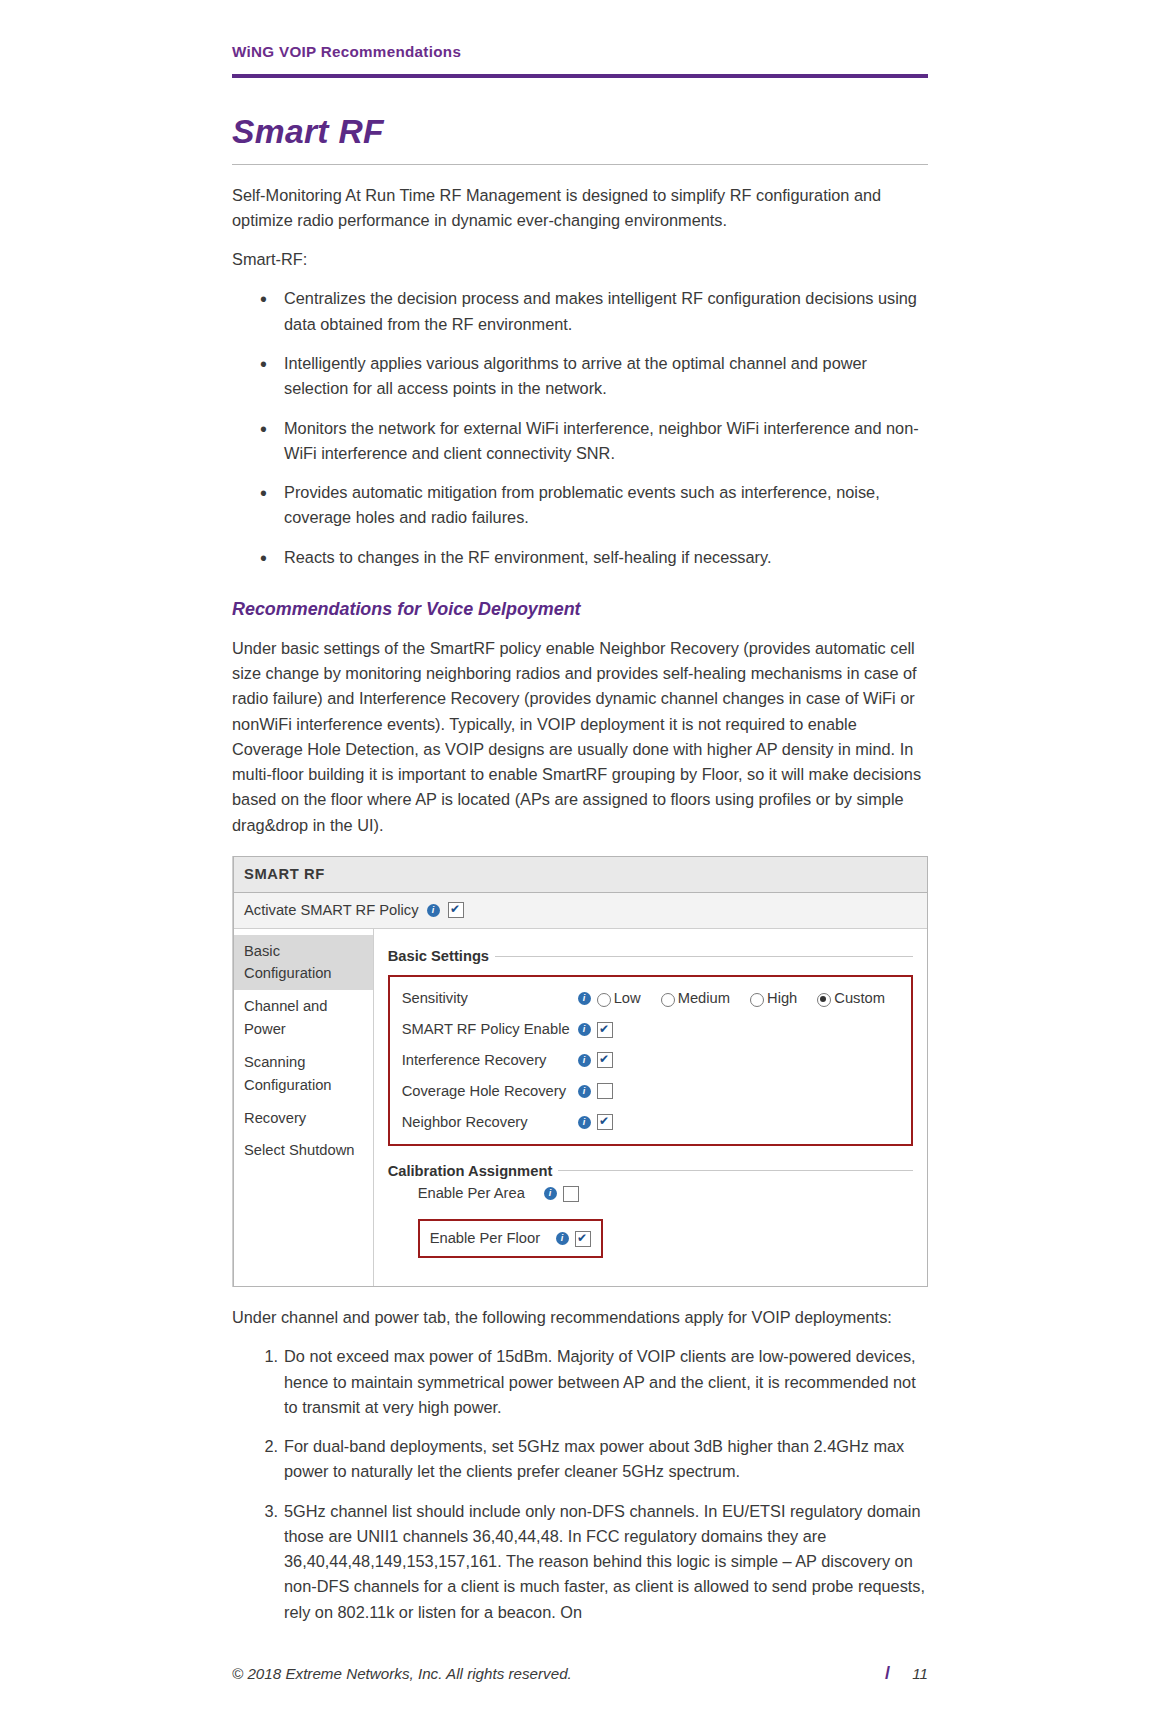WiNG VOIP Recommendations
Smart RF
Self-Monitoring At Run Time RF Management is designed to simplify RF configuration and optimize radio performance in dynamic ever-changing environments.
Smart-RF:
Centralizes the decision process and makes intelligent RF configuration decisions using data obtained from the RF environment.
Intelligently applies various algorithms to arrive at the optimal channel and power selection for all access points in the network.
Monitors the network for external WiFi interference, neighbor WiFi interference and non-WiFi interference and client connectivity SNR.
Provides automatic mitigation from problematic events such as interference, noise, coverage holes and radio failures.
Reacts to changes in the RF environment, self-healing if necessary.
Recommendations for Voice Delpoyment
Under basic settings of the SmartRF policy enable Neighbor Recovery (provides automatic cell size change by monitoring neighboring radios and provides self-healing mechanisms in case of radio failure) and Interference Recovery (provides dynamic channel changes in case of WiFi or nonWiFi interference events). Typically, in VOIP deployment it is not required to enable Coverage Hole Detection, as VOIP designs are usually done with higher AP density in mind. In multi-floor building it is important to enable SmartRF grouping by Floor, so it will make decisions based on the floor where AP is located (APs are assigned to floors using profiles or by simple drag&drop in the UI).
SMART RF
Activate SMART RF Policy i
Basic Configuration
Channel and Power
Scanning Configuration
Recovery
Select Shutdown
Basic Settings
Sensitivity i Low Medium High Custom
SMART RF Policy Enable i
Interference Recovery i
Coverage Hole Recovery i
Neighbor Recovery i
Calibration Assignment
Enable Per Area i
Enable Per Floor i
Under channel and power tab, the following recommendations apply for VOIP deployments:
Do not exceed max power of 15dBm. Majority of VOIP clients are low-powered devices, hence to maintain symmetrical power between AP and the client, it is recommended not to transmit at very high power.
For dual-band deployments, set 5GHz max power about 3dB higher than 2.4GHz max power to naturally let the clients prefer cleaner 5GHz spectrum.
5GHz channel list should include only non-DFS channels. In EU/ETSI regulatory domain those are UNII1 channels 36,40,44,48. In FCC regulatory domains they are 36,40,44,48,149,153,157,161. The reason behind this logic is simple – AP discovery on non-DFS channels for a client is much faster, as client is allowed to send probe requests, rely on 802.11k or listen for a beacon. On
© 2018 Extreme Networks, Inc. All rights reserved. / 11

-.-.-

REQUIRED WORK: The required output is a verbatim repetition of the lines from the opening of the entries above through the line containing "Recommendations for Voice Delpoyment", inclusive, with no pictures and nothing else.

EXERCISE RESPONSE:
WiNG VOIP Recommendations
Smart RF
Self-Monitoring At Run Time RF Management is designed to simplify RF configuration and optimize radio performance in dynamic ever-changing environments.
Smart-RF:
Centralizes the decision process and makes intelligent RF configuration decisions using data obtained from the RF environment.
Intelligently applies various algorithms to arrive at the optimal channel and power selection for all access points in the network.
Monitors the network for external WiFi interference, neighbor WiFi interference and non-WiFi interference and client connectivity SNR.
Provides automatic mitigation from problematic events such as interference, noise, coverage holes and radio failures.
Reacts to changes in the RF environment, self-healing if necessary.
Recommendations for Voice Delpoyment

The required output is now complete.